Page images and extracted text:
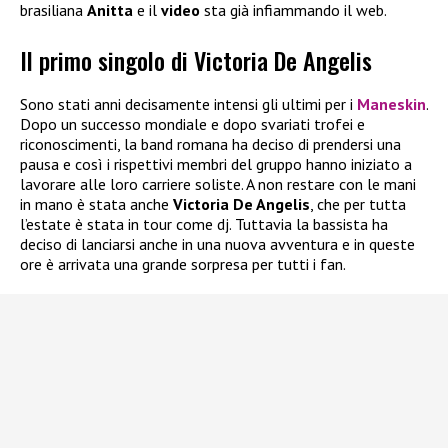
brasiliana
Anitta
e il
video
sta già infiammando il web.
Il primo singolo di Victoria De Angelis
Sono stati anni decisamente intensi gli ultimi per i
Maneskin
.
Dopo un successo mondiale e dopo svariati trofei e
riconoscimenti, la band romana ha deciso di prendersi una
pausa e così i rispettivi membri del gruppo hanno iniziato a
lavorare alle loro carriere soliste. A non restare con le mani
in mano è stata anche
Victoria De Angelis
, che per tutta
l’estate è stata in tour come dj. Tuttavia la bassista ha
deciso di lanciarsi anche in una nuova avventura e in queste
ore è arrivata una grande sorpresa per tutti i fan.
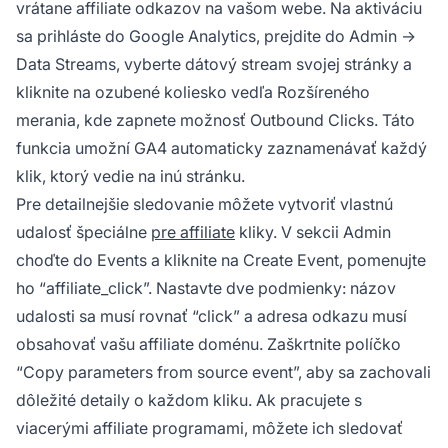
vrátane affiliate odkazov na vašom webe. Na aktiváciu
sa prihláste do Google Analytics, prejdite do Admin →
Data Streams, vyberte dátový stream svojej stránky a
kliknite na ozubené koliesko vedľa Rozšíreného
merania, kde zapnete možnosť Outbound Clicks. Táto
funkcia umožní GA4 automaticky zaznamenávať každý
klik, ktorý vedie na inú stránku.
Pre detailnejšie sledovanie môžete vytvoriť vlastnú
udalosť špeciálne
pre affiliate
kliky. V sekcii Admin
choďte do Events a kliknite na Create Event, pomenujte
ho “affiliate_click”. Nastavte dve podmienky: názov
udalosti sa musí rovnať “click” a adresa odkazu musí
obsahovať vašu affiliate doménu. Zaškrtnite políčko
“Copy parameters from source event”, aby sa zachovali
dôležité detaily o každom kliku. Ak pracujete s
viacerými affiliate programami, môžete ich sledovať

> YOUR INSTRUCTIONS
Retype the data above as given, letting no picture into the copy.

> WRITTEN REPLY
brasiliana
Anitta
e il
video
sta già infiammando il web.
Il primo singolo di Victoria De Angelis
Sono stati anni decisamente intensi gli ultimi per i
Maneskin
.
Dopo un successo mondiale e dopo svariati trofei e
riconoscimenti, la band romana ha deciso di prendersi una
pausa e così i rispettivi membri del gruppo hanno iniziato a
lavorare alle loro carriere soliste. A non restare con le mani
in mano è stata anche
Victoria De Angelis
, che per tutta
l’estate è stata in tour come dj. Tuttavia la bassista ha
deciso di lanciarsi anche in una nuova avventura e in queste
ore è arrivata una grande sorpresa per tutti i fan.
vrátane affiliate odkazov na vašom webe. Na aktiváciu
sa prihláste do Google Analytics, prejdite do Admin →
Data Streams, vyberte dátový stream svojej stránky a
kliknite na ozubené koliesko vedľa Rozšíreného
merania, kde zapnete možnosť Outbound Clicks. Táto
funkcia umožní GA4 automaticky zaznamenávať každý
klik, ktorý vedie na inú stránku.
Pre detailnejšie sledovanie môžete vytvoriť vlastnú
udalosť špeciálne
pre affiliate
kliky. V sekcii Admin
choďte do Events a kliknite na Create Event, pomenujte
ho “affiliate_click”. Nastavte dve podmienky: názov
udalosti sa musí rovnať “click” a adresa odkazu musí
obsahovať vašu affiliate doménu. Zaškrtnite políčko
“Copy parameters from source event”, aby sa zachovali
dôležité detaily o každom kliku. Ak pracujete s
viacerými affiliate programami, môžete ich sledovať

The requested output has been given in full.